Hallo,
jemand wohnt in einer Mietwohnung eines Mehrfamilienhauses. Die Nebenkostenabrechnung für das letzte Jahr kam von ein paar Monaten. Nachdem die Nachzahlung einige hundert Euro ausmachen soll und die Kosten im Gegansatz zum Vorjahr um teilweise 27 % pro Position gestiegen sind, hat der Mieter Einsicht in die Belege beim Vermieter gefordert. Dies auch in Anspruch genommen, aber es waren keine Verträge mit z.B. Heizungsfirma, Hausmeister, Reinigungskraft usw. einzusehen. Der Mieter konnte bereits bei der Durchsicht der Rechnungen einige Positionen feststellen, die Reparaturarbeiten betreffen und somit nicht auf die Mieter umgelegt werden dürfen. Daraufhin hat der Vermieter ein paar (nicht alle) falschen Rechnungen in der NK-Abrechnung gekürzt. Daraufhin hat der Mieter dem Vermieter inzwischen 2 mal schriftlich um einen Einsichttermin für die Verträge, die bei der ersten Einsichtnahme nicht vorlagen - und vom Mieter auch nicht verlangt wurden - gebeten, mit einer letztmaligen Frist zum Monatsende.

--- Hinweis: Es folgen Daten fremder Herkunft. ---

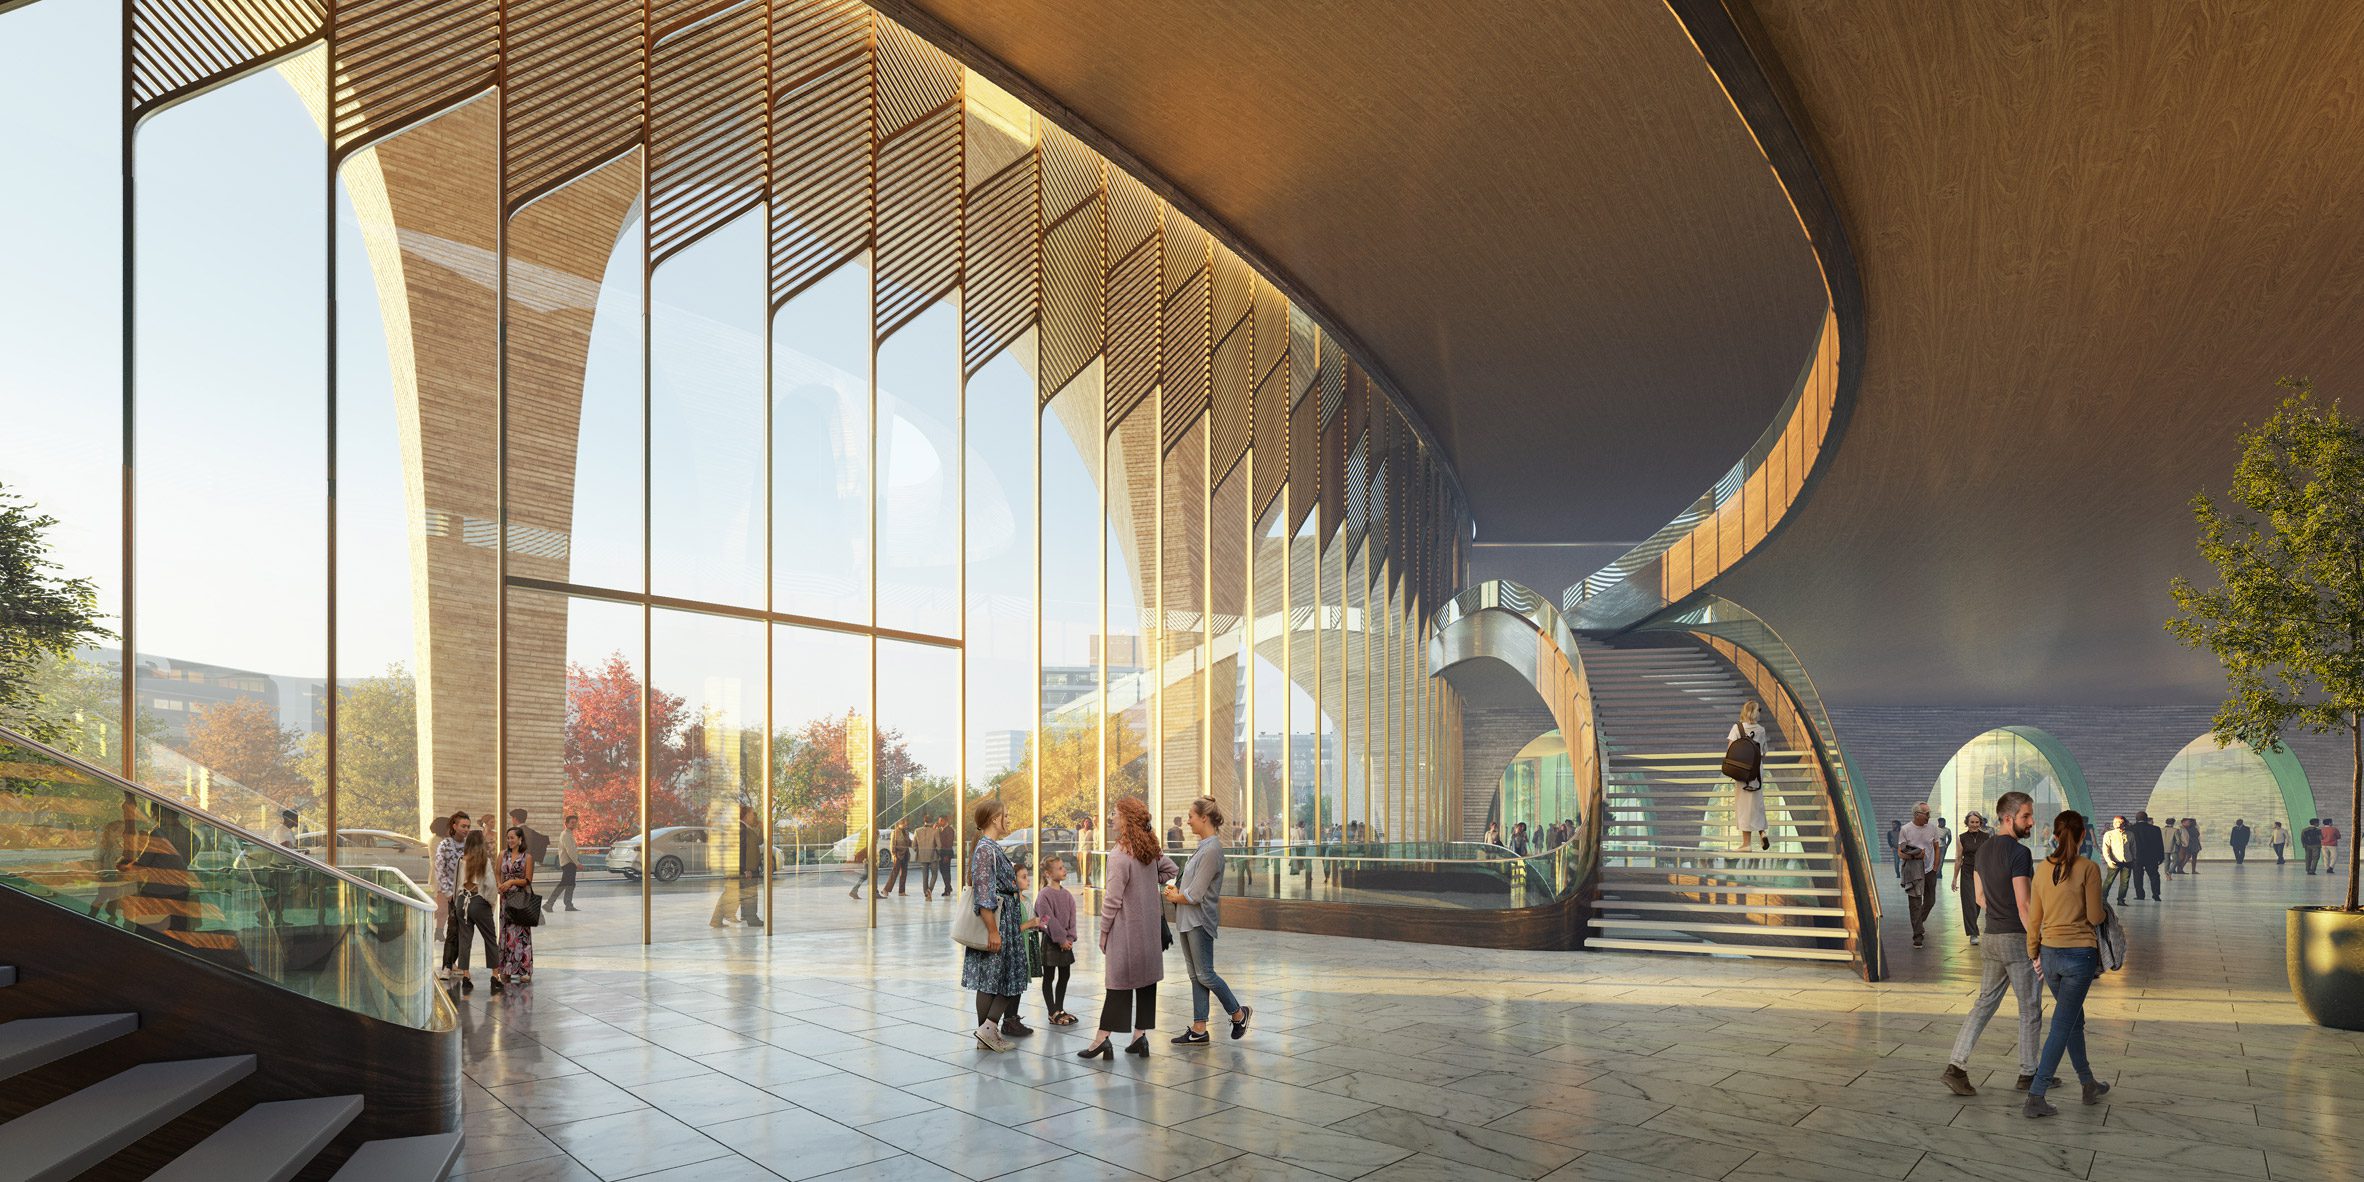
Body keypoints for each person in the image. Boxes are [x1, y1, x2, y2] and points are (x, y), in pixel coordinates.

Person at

Kann der Mieter nun die Nachzahlung aufgrund der Verweigerung der Einsichtnahme in die Unterlagen für Nichtig erklären, falls der Vermieter dem Mieter nun bis zum Fristablauf (Ende des Monats) keinen Termin zur Einsichtnahme der Verträge anbietet, oder muss eine 3. Frist gesetzt werden? In dem 2. Brief wurde bereits darauf hingewiesen, dass wenn er dem Mieter keinen Termin anbietet, dies als Verweigerung der Einsichtnahme gesehen wird.